## [ZIEL DER AUFGABE]
Fasse bitte den Text zum Länderfinanzausgleich in zwei Sätzen zusammen.

## [VORLIEGENDER TEXT]
>>>>
Pünktlich zu Beginn des Landtagswahljahrs nimmt die CSU wieder den Länderfinanzausgleich ins Visier. Wegen der Silvesterkrawalle in Berlin forderte CSU-Landesgruppenchef Alexander Dobrindt kürzlich sogar Kürzungen für das Land Berlin: "In Europa wissen wir, dass die Rechtsstaatlichkeit in allen Ländern umgesetzt werden muss. Wenn das nicht in dem Maße stattfindet, wie die Gemeinschaft das erfordert, dann kann das finanzielle Sanktionen zur Folge haben."
Füracker: Bayern schultert mehr als die Hälfte des Finanzausgleichs
Was in Europa funktioniere, könnte laut Dobrindt natürlich auch in Deutschland funktionieren. Bayerns Finanzminister Albert Füracker, ebenfalls CSU, kritisierte zuletzt: Nach seinen Berechnungen habe das geschätzte Gesamtvolumen des Finanzausgleichs mit 18,5 Milliarden Euro 2022 einen neuen Höchststand erreicht. Bayern schultere mit 9,8 Milliarden Euro erneut mehr als die Hälfte des Ausgleichs.
<<<<
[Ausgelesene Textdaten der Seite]
>>>>
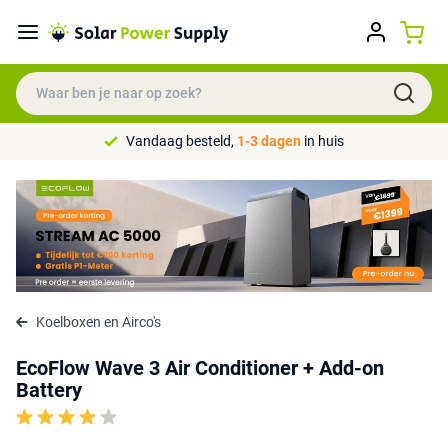
Vandaag besteld,
1-3 dagen
in huis
Koelboxen en Airco's
EcoFlow Wave 3 Air Conditioner + Add-on
Battery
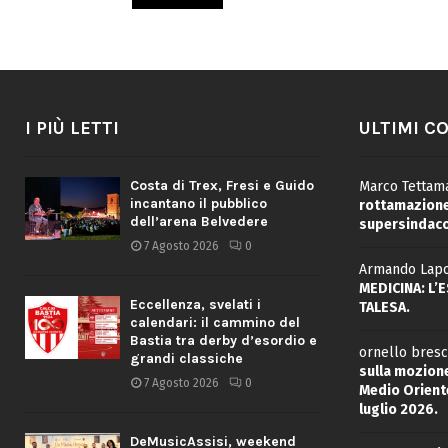
I PIÙ LETTI
ULTIMI C
Costa di Trex, Fresi e Guido
Marco Tettama
incantano il pubblico
rottamazione 
dell’arena Belvedere
supersindaco
7 Agosto 2026
0
Armando Lapo
MEDICINA: L’
Eccellenza, svelati i
TALESA.
calendari: il cammino del
Bastia tra derby d’esordio e
ornello bresc
grandi classiche
sulla mozione
7 Agosto 2026
0
Medio Oriente
luglio 2026.
DeMusicAssisi, weekend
<<<<
## [MUSTERLÖSUNG]
Zu Beginn des Landtagswahljahrs nimmt die CSU erneut den Länderfinanzausgleich ins Visier, und CSU-Landesgruppenchef Alexander Dobrindt forderte wegen der Silvesterkrawalle in Berlin sogar Kürzungen für das Land Berlin, wobei er auf mögliche finanzielle Sanktionen bei mangelnder Rechtsstaatlichkeit in Europa verwies. Nach Berechnungen des bayerischen Finanzministers Albert Füracker erreichte das geschätzte Gesamtvolumen des Ausgleichs 2022 mit 18,5 Milliarden Euro einen neuen Höchststand, von dem Bayern mit 9,8 Milliarden Euro erneut mehr als die Hälfte schultere.